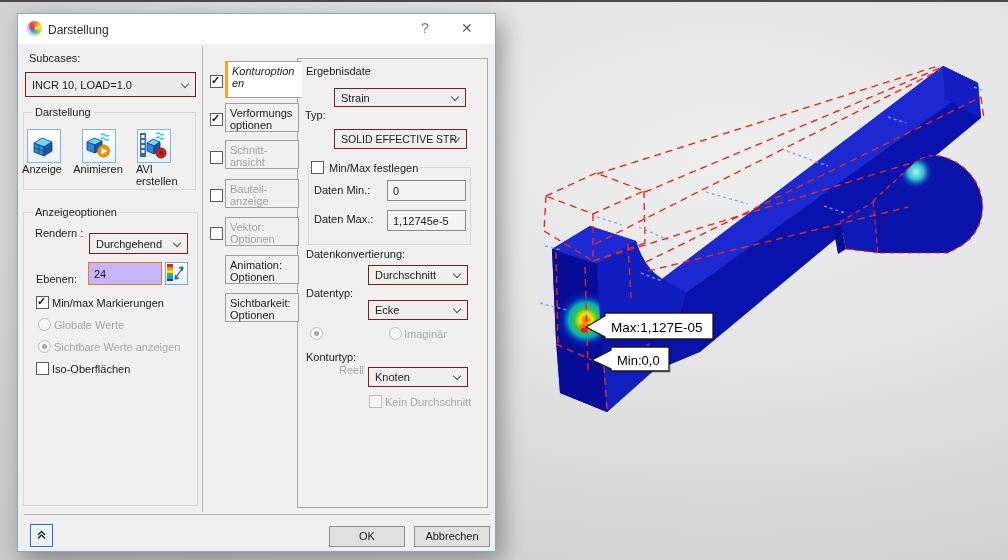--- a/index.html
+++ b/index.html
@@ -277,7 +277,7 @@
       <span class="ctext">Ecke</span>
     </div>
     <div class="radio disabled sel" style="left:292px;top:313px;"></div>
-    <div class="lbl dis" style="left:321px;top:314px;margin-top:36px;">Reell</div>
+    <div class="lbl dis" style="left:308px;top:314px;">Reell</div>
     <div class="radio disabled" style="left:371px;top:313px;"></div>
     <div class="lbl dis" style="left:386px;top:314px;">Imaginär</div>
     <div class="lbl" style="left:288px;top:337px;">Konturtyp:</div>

——

An exact transcription of the records above is needed, with no pictures included.

TASK OUTPUT:
--- a/index.html
+++ b/index.html
@@ -277,7 +277,7 @@
       <span class="ctext">Ecke</span>
     </div>
     <div class="radio disabled sel" style="left:292px;top:313px;"></div>
-    <div class="lbl dis" style="left:321px;top:314px;margin-top:36px;">Reell</div>
+    <div class="lbl dis" style="left:308px;top:314px;">Reell</div>
     <div class="radio disabled" style="left:371px;top:313px;"></div>
     <div class="lbl dis" style="left:386px;top:314px;">Imaginär</div>
     <div class="lbl" style="left:288px;top:337px;">Konturtyp:</div>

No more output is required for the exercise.